↓↓↓
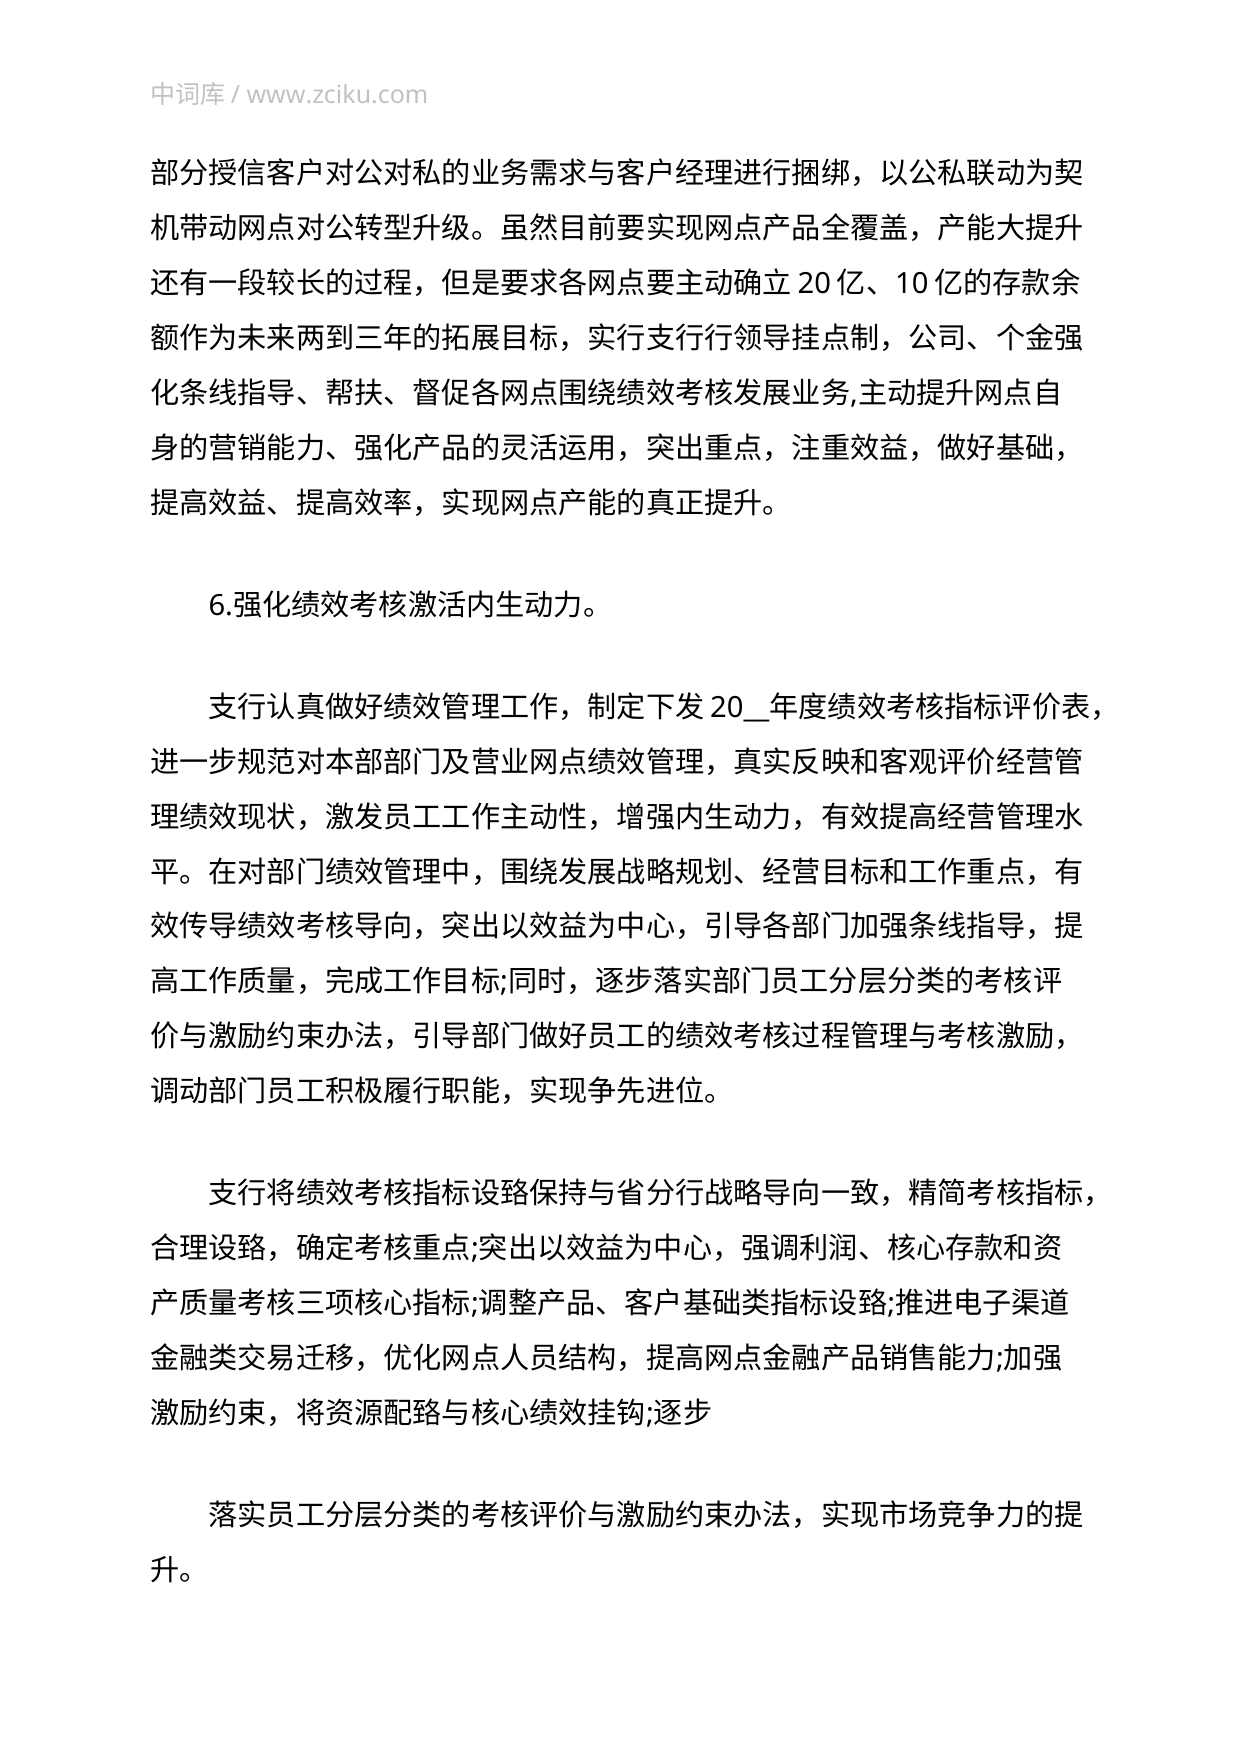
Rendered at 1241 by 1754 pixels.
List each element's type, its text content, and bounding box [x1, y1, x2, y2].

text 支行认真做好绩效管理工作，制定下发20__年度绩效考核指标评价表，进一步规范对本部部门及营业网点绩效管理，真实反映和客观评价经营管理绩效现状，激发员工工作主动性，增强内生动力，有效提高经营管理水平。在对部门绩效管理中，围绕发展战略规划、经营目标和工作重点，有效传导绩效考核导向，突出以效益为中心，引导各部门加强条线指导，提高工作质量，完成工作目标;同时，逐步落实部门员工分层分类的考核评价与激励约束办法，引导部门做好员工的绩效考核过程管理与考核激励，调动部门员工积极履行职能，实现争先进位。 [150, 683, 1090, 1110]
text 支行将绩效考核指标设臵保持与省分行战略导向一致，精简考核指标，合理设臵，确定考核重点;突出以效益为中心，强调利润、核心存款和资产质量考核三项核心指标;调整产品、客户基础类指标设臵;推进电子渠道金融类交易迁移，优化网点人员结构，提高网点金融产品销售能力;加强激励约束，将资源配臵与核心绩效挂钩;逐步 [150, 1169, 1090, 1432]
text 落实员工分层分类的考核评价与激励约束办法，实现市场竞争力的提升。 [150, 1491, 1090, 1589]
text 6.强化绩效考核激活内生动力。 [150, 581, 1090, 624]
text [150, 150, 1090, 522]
↑↑↑
↓↓↓
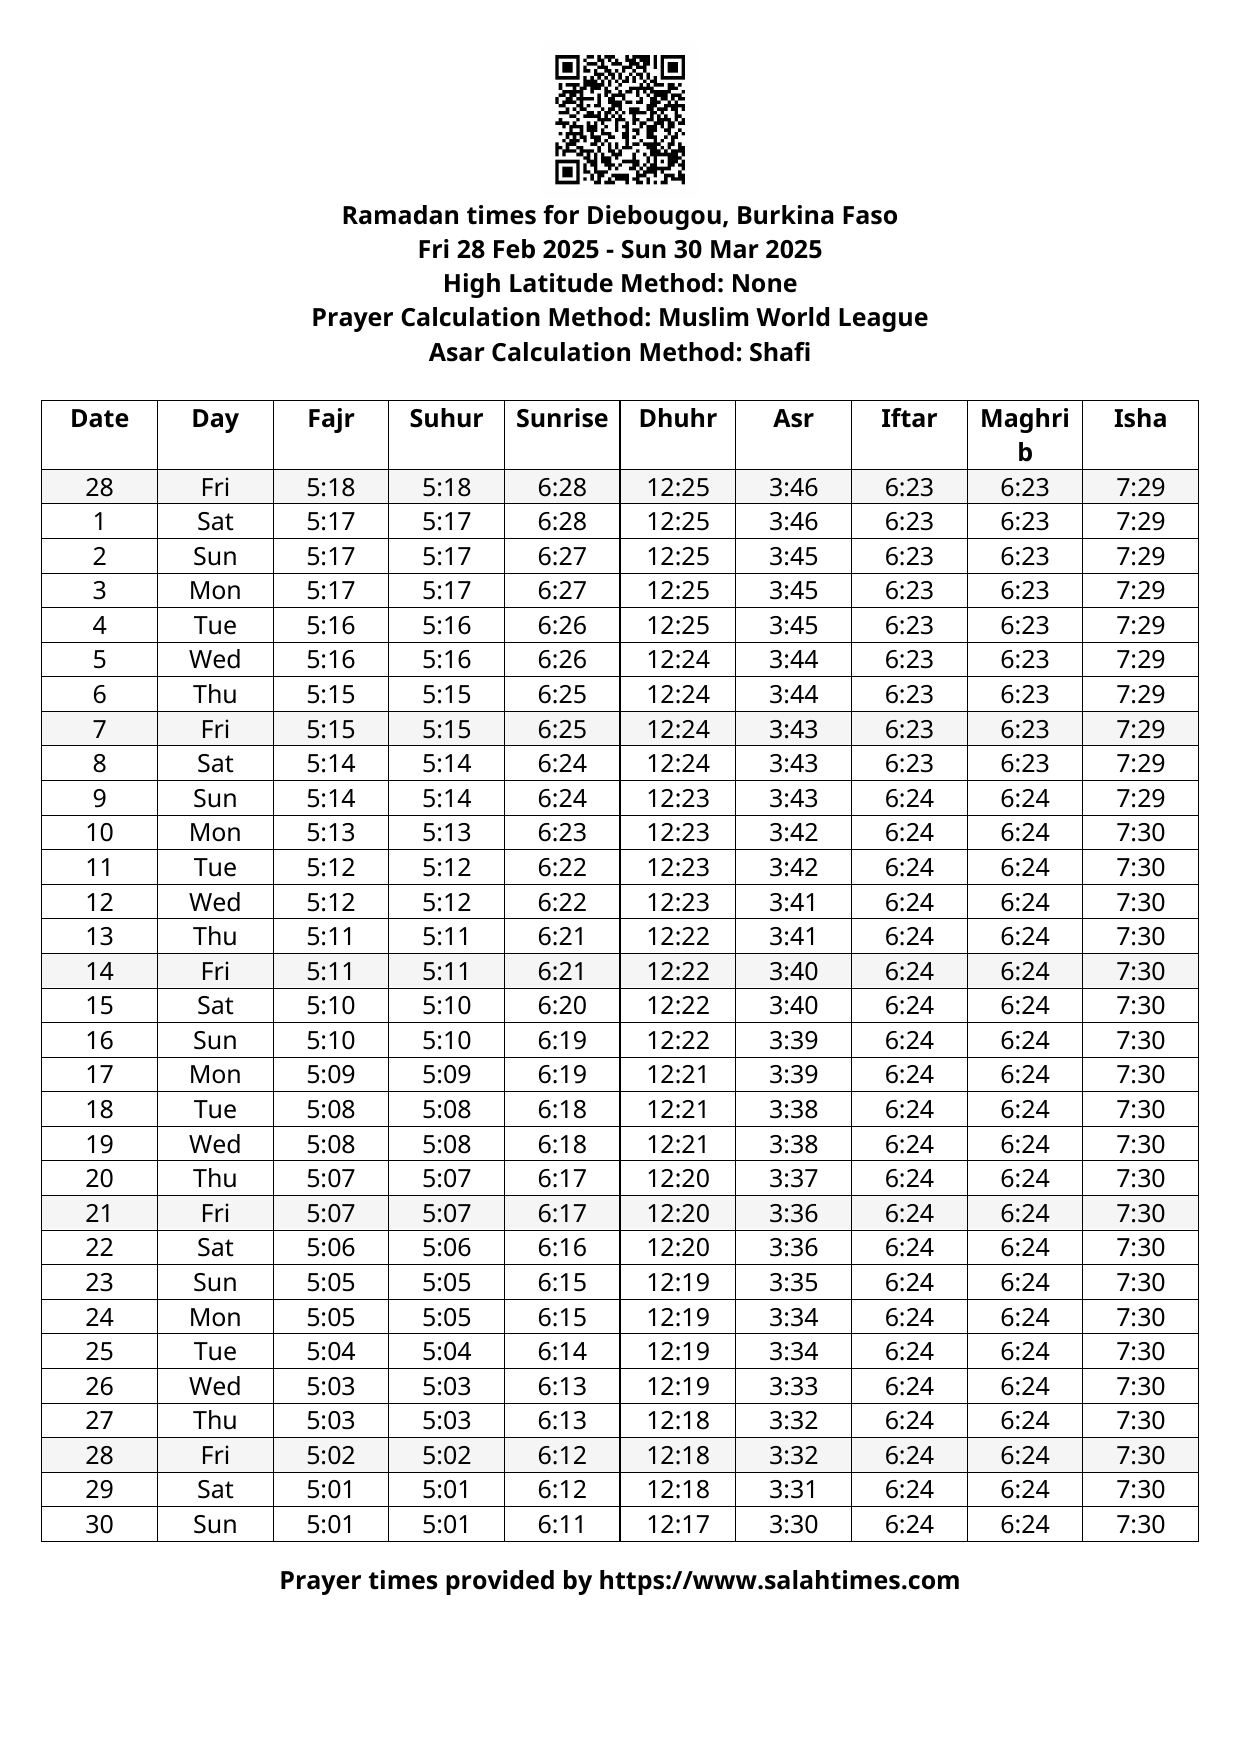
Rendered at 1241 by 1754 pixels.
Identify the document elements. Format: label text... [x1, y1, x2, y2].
↑↑↑
### Exercise requirements
Among the entries above, find the line with "List each element's" and the line with "text [150, 150, 1090, 522]"; give again exactly these two lines and all lines between them.

### Output for this exercise
List each element's type, its text content, and bounding box [x1, y1, x2, y2].

text 支行认真做好绩效管理工作，制定下发20__年度绩效考核指标评价表，进一步规范对本部部门及营业网点绩效管理，真实反映和客观评价经营管理绩效现状，激发员工工作主动性，增强内生动力，有效提高经营管理水平。在对部门绩效管理中，围绕发展战略规划、经营目标和工作重点，有效传导绩效考核导向，突出以效益为中心，引导各部门加强条线指导，提高工作质量，完成工作目标;同时，逐步落实部门员工分层分类的考核评价与激励约束办法，引导部门做好员工的绩效考核过程管理与考核激励，调动部门员工积极履行职能，实现争先进位。 [150, 683, 1090, 1110]
text 支行将绩效考核指标设臵保持与省分行战略导向一致，精简考核指标，合理设臵，确定考核重点;突出以效益为中心，强调利润、核心存款和资产质量考核三项核心指标;调整产品、客户基础类指标设臵;推进电子渠道金融类交易迁移，优化网点人员结构，提高网点金融产品销售能力;加强激励约束，将资源配臵与核心绩效挂钩;逐步 [150, 1169, 1090, 1432]
text 落实员工分层分类的考核评价与激励约束办法，实现市场竞争力的提升。 [150, 1491, 1090, 1589]
text 6.强化绩效考核激活内生动力。 [150, 581, 1090, 624]
text [150, 150, 1090, 522]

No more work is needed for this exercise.